Work task: The answer must consist of each line below that holds the word "html", copied as it stands.

Collection entries
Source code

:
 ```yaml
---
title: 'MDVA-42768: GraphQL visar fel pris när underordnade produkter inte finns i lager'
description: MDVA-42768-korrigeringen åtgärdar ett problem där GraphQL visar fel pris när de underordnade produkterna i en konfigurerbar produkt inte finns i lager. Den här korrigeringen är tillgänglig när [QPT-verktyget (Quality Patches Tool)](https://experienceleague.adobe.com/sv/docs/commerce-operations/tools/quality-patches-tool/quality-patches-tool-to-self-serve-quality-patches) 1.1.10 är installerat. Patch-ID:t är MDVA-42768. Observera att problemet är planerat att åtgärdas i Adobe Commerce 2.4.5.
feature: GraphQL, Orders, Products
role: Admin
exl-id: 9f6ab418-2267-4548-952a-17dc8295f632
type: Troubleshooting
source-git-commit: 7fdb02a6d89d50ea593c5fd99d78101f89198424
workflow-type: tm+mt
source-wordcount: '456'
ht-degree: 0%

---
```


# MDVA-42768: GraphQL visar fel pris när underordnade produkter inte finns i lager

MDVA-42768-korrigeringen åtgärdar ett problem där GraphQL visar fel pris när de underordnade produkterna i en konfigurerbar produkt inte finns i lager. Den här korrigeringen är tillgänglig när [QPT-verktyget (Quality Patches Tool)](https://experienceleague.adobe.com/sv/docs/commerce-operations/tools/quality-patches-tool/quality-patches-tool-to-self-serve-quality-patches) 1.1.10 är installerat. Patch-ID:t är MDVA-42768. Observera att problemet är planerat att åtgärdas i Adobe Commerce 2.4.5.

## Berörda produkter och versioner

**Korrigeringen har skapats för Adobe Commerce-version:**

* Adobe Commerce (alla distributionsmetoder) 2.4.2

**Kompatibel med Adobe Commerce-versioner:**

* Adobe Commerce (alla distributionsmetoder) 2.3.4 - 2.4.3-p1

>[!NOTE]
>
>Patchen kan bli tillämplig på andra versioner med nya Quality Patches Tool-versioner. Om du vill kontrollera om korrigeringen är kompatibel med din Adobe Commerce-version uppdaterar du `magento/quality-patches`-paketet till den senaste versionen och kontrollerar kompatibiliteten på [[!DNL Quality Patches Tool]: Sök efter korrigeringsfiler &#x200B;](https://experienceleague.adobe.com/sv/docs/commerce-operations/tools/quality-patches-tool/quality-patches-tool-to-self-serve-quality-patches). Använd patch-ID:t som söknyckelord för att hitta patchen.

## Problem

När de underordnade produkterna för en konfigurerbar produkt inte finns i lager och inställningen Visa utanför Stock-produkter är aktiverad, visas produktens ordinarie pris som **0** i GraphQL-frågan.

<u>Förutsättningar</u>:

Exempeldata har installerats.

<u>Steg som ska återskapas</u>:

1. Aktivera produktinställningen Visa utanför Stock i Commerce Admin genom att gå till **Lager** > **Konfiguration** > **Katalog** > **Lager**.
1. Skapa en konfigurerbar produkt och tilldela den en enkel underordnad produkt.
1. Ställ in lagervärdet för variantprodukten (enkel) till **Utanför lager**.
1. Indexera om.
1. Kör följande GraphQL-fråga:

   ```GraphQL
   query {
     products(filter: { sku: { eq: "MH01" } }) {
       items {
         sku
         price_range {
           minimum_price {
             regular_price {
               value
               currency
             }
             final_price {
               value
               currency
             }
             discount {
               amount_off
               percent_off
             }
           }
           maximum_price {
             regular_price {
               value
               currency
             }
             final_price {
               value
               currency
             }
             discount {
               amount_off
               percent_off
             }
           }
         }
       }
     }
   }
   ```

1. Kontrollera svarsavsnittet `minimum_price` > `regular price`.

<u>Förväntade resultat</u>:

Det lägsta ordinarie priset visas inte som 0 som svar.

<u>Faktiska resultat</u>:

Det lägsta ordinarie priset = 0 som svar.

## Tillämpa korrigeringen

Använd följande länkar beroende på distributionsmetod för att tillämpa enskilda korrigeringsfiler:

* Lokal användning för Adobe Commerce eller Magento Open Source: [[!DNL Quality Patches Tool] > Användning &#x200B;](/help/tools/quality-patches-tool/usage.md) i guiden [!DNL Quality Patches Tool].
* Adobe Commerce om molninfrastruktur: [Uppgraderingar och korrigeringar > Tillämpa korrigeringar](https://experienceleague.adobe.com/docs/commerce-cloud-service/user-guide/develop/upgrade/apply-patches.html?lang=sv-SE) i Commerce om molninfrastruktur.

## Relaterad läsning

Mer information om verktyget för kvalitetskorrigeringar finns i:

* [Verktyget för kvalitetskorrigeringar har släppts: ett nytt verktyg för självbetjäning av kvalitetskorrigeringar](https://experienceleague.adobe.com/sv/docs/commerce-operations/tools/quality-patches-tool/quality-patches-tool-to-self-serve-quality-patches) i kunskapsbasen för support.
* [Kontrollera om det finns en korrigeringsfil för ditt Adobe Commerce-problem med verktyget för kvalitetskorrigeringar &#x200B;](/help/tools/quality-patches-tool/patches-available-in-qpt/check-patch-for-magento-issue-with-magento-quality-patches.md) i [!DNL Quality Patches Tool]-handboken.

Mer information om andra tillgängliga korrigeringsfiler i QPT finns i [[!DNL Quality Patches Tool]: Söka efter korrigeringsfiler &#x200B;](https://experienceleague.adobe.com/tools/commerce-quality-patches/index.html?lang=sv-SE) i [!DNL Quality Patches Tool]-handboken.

---

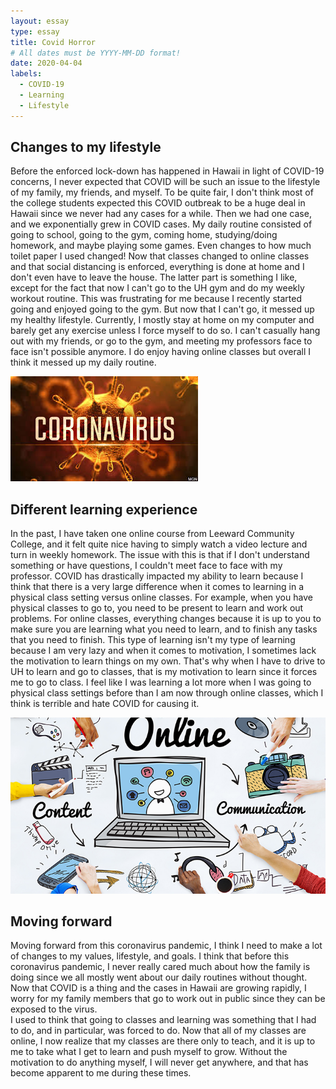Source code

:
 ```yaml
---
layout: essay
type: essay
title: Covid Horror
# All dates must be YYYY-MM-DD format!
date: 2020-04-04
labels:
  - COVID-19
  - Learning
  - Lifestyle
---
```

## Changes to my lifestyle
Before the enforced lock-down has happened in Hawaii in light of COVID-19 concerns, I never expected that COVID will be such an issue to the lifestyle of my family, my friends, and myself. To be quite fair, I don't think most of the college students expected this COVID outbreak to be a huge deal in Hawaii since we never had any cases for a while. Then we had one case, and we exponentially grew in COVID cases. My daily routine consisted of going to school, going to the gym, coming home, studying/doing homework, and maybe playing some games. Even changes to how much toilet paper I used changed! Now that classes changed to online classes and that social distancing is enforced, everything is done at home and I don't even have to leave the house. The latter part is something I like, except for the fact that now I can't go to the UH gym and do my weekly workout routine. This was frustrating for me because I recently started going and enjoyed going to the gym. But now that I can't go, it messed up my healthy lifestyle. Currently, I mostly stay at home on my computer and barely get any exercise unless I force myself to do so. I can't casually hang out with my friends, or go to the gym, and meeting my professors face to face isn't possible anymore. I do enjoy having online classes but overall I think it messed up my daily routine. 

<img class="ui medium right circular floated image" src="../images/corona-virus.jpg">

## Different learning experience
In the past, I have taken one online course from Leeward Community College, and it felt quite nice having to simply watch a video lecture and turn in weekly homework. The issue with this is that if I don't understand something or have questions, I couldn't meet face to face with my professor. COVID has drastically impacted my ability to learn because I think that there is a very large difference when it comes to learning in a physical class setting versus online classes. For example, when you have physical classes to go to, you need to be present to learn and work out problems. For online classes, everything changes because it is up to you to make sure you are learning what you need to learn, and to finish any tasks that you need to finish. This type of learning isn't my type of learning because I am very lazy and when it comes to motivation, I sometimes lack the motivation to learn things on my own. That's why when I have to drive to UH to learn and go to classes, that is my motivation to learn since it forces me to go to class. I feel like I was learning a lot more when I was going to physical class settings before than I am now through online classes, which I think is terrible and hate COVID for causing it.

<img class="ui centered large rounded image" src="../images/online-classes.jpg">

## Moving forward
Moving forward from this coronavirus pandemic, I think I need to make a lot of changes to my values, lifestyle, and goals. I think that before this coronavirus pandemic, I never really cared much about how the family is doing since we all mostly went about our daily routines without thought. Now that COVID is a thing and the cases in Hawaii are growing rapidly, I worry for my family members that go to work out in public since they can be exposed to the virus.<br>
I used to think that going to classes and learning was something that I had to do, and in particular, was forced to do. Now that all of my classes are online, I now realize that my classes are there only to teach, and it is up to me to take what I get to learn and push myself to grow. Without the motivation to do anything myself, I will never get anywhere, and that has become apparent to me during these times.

Solution to the problem:
* Adobe Commerce om molninfrastruktur: [Uppgraderingar och korrigeringar > Tillämpa korrigeringar](https://experienceleague.adobe.com/docs/commerce-cloud-service/user-guide/develop/upgrade/apply-patches.html?lang=sv-SE) i Commerce om molninfrastruktur.
Mer information om andra tillgängliga korrigeringsfiler i QPT finns i [[!DNL Quality Patches Tool]: Söka efter korrigeringsfiler &#x200B;](https://experienceleague.adobe.com/tools/commerce-quality-patches/index.html?lang=sv-SE) i [!DNL Quality Patches Tool]-handboken.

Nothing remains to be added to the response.